Sleep late, make waffles for your roommate, read, and enjoy the day. Over waffles, decide to go see a movie with the roommate the next day.
Step 3: Give the roommate money for gas.
She's the most frequent driver in your group since she has the most fuel efficient and newest car. Get gas and pick up one of your friends on the way to the city a little over an hour away.

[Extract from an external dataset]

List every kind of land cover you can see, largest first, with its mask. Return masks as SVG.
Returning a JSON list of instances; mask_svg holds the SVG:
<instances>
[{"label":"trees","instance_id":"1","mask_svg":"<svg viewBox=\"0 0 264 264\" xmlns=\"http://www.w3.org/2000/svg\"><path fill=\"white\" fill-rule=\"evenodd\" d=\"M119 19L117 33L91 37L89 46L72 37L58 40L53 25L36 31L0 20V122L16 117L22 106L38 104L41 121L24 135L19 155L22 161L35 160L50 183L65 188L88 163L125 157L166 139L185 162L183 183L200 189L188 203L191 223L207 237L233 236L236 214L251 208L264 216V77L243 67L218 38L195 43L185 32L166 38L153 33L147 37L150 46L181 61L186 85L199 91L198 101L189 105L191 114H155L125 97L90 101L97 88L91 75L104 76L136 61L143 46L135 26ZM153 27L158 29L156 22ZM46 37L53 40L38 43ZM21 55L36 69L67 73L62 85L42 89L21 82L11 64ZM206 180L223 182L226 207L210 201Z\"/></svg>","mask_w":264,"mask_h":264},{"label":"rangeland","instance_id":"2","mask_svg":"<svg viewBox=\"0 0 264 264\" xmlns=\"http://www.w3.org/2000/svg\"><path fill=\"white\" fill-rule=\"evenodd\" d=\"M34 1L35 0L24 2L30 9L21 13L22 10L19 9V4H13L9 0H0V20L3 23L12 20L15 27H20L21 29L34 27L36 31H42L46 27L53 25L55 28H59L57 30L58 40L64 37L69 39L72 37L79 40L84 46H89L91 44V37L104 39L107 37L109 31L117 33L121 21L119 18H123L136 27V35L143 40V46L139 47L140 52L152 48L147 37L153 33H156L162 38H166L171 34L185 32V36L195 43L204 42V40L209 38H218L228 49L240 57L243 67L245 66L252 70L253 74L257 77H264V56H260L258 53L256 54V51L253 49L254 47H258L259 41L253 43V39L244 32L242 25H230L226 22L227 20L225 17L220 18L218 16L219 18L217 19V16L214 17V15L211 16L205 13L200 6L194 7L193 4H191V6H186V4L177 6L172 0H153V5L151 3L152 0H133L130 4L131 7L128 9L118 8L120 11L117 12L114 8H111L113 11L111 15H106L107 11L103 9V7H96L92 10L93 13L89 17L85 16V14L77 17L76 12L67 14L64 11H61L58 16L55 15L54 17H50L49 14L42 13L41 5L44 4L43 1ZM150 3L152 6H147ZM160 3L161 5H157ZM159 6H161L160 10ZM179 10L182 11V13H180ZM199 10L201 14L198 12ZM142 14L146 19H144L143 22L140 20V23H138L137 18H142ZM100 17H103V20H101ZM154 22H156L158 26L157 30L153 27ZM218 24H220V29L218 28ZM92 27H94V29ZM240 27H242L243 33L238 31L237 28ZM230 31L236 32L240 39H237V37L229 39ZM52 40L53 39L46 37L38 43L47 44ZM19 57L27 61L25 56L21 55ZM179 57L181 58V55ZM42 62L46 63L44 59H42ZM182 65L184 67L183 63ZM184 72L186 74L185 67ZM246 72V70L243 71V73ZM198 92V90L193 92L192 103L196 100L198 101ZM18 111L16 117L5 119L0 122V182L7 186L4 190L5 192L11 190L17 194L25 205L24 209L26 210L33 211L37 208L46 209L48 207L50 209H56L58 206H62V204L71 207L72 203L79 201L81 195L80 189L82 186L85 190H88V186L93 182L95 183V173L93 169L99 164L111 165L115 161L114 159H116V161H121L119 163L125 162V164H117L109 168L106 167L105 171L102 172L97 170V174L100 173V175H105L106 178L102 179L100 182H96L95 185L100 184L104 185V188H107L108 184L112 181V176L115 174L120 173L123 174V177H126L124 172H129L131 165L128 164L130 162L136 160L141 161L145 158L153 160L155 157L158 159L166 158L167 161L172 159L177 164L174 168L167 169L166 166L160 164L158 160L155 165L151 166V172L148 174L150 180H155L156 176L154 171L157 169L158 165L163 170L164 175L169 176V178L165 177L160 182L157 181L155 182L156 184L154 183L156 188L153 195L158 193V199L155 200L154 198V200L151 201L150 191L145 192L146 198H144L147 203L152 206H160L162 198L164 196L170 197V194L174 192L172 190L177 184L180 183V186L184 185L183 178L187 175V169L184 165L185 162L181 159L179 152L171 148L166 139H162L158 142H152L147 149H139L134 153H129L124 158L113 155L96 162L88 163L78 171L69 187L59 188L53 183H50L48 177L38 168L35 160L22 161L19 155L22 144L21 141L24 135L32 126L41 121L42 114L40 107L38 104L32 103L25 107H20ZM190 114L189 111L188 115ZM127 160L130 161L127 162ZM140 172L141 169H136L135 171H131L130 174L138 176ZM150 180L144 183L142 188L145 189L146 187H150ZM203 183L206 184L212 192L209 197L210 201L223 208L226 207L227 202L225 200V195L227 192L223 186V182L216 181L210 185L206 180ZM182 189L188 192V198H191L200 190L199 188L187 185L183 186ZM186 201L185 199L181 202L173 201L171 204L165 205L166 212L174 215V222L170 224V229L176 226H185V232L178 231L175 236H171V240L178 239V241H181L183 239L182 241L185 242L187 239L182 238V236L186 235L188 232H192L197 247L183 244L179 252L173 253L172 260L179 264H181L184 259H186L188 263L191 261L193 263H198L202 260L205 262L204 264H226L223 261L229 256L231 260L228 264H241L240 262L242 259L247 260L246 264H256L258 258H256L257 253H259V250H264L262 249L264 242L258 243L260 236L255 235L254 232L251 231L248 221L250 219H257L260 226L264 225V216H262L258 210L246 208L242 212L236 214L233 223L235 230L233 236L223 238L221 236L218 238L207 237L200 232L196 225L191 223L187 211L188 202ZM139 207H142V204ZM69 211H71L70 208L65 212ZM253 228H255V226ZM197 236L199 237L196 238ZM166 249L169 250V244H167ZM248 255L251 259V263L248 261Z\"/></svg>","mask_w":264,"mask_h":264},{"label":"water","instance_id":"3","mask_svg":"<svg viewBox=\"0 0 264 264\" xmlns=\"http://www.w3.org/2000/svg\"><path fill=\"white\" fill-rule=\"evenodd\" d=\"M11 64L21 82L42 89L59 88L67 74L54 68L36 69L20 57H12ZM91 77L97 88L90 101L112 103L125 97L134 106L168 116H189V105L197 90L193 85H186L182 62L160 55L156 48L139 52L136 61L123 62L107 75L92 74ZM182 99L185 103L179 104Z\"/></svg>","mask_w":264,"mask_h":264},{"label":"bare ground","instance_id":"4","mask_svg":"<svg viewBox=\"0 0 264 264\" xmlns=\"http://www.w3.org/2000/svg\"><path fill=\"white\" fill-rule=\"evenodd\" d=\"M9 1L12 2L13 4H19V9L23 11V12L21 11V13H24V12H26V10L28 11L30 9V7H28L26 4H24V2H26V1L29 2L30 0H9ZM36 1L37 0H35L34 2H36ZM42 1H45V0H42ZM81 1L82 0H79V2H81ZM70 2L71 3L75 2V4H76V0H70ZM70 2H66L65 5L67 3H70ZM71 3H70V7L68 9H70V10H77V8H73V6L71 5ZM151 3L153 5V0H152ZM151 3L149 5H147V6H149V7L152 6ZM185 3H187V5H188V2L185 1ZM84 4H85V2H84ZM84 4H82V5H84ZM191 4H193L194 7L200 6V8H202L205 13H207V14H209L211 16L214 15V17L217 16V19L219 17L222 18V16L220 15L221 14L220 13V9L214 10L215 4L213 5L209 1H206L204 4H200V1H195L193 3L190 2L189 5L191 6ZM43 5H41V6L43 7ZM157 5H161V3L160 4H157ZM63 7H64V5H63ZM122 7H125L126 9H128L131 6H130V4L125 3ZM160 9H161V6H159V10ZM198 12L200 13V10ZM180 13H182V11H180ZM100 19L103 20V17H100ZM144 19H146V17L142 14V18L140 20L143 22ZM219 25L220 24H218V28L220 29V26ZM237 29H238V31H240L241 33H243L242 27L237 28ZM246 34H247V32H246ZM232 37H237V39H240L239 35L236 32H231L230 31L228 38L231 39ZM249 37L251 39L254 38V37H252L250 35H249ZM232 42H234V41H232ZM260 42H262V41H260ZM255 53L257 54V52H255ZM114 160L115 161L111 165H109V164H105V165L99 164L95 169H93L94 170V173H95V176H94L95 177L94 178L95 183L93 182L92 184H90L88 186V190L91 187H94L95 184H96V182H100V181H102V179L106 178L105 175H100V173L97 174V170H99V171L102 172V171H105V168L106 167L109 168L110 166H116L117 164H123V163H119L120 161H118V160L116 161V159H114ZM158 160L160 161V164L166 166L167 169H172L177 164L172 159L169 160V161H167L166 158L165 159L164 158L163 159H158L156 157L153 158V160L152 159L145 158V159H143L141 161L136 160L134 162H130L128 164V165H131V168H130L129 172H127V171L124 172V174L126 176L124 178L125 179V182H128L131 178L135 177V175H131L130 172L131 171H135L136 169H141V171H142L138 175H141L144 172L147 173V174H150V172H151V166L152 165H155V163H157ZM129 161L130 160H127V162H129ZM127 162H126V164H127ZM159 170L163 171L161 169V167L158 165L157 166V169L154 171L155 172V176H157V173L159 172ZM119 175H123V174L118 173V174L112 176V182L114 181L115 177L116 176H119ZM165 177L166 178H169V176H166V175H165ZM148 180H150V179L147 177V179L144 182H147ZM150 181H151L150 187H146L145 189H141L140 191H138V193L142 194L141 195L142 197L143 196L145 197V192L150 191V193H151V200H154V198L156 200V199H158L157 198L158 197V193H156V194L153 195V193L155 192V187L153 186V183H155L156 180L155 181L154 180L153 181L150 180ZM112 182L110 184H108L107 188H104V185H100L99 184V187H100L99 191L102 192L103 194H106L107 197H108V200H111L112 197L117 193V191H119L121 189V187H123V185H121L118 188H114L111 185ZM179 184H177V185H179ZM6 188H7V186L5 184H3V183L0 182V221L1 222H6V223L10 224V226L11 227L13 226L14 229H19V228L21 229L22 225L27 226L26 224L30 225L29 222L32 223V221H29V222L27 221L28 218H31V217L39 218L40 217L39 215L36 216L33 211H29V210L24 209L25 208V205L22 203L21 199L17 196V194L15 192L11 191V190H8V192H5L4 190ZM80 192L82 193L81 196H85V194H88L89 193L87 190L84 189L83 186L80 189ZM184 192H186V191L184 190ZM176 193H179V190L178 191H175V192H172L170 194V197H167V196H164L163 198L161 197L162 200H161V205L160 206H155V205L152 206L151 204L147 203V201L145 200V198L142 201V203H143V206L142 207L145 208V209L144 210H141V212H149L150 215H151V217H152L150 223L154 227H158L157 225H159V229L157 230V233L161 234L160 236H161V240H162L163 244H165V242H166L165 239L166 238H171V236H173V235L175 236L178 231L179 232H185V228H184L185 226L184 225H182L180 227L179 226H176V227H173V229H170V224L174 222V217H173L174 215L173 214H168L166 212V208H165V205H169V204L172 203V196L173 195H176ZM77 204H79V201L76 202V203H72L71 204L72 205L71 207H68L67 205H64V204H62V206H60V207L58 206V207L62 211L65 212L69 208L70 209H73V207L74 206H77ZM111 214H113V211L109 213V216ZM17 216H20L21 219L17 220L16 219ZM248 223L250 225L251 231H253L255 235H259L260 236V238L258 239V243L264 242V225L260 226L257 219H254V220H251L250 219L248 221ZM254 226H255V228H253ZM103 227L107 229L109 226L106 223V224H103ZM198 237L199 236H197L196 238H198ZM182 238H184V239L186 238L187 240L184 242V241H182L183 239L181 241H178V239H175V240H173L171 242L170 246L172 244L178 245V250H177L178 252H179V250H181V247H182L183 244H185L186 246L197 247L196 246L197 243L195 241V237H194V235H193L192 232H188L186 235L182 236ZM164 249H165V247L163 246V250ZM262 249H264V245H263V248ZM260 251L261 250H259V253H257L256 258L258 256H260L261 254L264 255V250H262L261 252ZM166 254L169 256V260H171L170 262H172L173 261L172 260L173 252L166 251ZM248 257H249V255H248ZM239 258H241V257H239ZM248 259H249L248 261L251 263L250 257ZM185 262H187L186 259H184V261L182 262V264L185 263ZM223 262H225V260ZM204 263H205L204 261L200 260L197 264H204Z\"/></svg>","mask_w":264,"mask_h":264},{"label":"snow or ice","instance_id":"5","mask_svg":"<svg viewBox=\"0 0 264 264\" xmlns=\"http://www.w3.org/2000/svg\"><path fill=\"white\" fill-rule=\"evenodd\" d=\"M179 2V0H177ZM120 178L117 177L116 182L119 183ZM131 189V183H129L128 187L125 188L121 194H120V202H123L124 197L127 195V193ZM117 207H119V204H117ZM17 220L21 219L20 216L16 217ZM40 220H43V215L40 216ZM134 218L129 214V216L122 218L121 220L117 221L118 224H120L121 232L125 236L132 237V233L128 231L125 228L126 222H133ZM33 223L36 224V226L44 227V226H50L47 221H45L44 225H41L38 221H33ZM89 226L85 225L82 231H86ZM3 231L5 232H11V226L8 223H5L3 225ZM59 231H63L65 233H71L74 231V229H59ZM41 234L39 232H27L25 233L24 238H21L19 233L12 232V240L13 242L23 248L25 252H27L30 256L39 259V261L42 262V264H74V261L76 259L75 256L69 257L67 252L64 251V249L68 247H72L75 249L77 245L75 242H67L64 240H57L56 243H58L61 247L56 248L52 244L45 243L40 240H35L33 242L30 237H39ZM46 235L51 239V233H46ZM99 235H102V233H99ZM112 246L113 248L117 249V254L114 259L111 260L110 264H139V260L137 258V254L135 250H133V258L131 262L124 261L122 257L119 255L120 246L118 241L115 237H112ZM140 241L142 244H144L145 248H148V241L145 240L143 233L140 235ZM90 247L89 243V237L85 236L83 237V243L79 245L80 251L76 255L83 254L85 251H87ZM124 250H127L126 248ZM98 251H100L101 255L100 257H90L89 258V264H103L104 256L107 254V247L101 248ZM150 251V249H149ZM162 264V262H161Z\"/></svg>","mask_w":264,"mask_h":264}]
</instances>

Step 4: Have breakfast out.
The waitress is excellent so leave a really nice tip.
Step 5: Go to Target.
Consider buying a $10 shirt that would be perfect for one of the theme days of spirit week, but decide against it because short sleeves aren't practical for fall. Do buy a friend a roll of dental floss. (Long story.)
Step 6: Go to Old Navy.
Find an equally good shirt with long sleeves in the men's department. Pay $15.
Step 7: See a movie.
The Invention of Lying is moderately funny, but $7.50 for a matinée is highway robbery.
Step 8: Work for a while in a Starbucks.
Everyone else feels compelled to get a drink since they're using the space, so go ahead and give into peer pressure and get a tall hot chocolate.
Step 9: Buy unattractive costume jewelry.
Spirit week and peer pressure combine.
Step 10: Have dinner out.
Choose one of the cheapest things on the menu. Do leave a decent tip because it isn't the waiter's fault you're broke.
Step 11: Return home with $1 in your wallet.
Be happy you have plenty of bread, peanut butter, jelly, oatmeal, apples, ravioli, and frozen vegetables to get you through until Friday.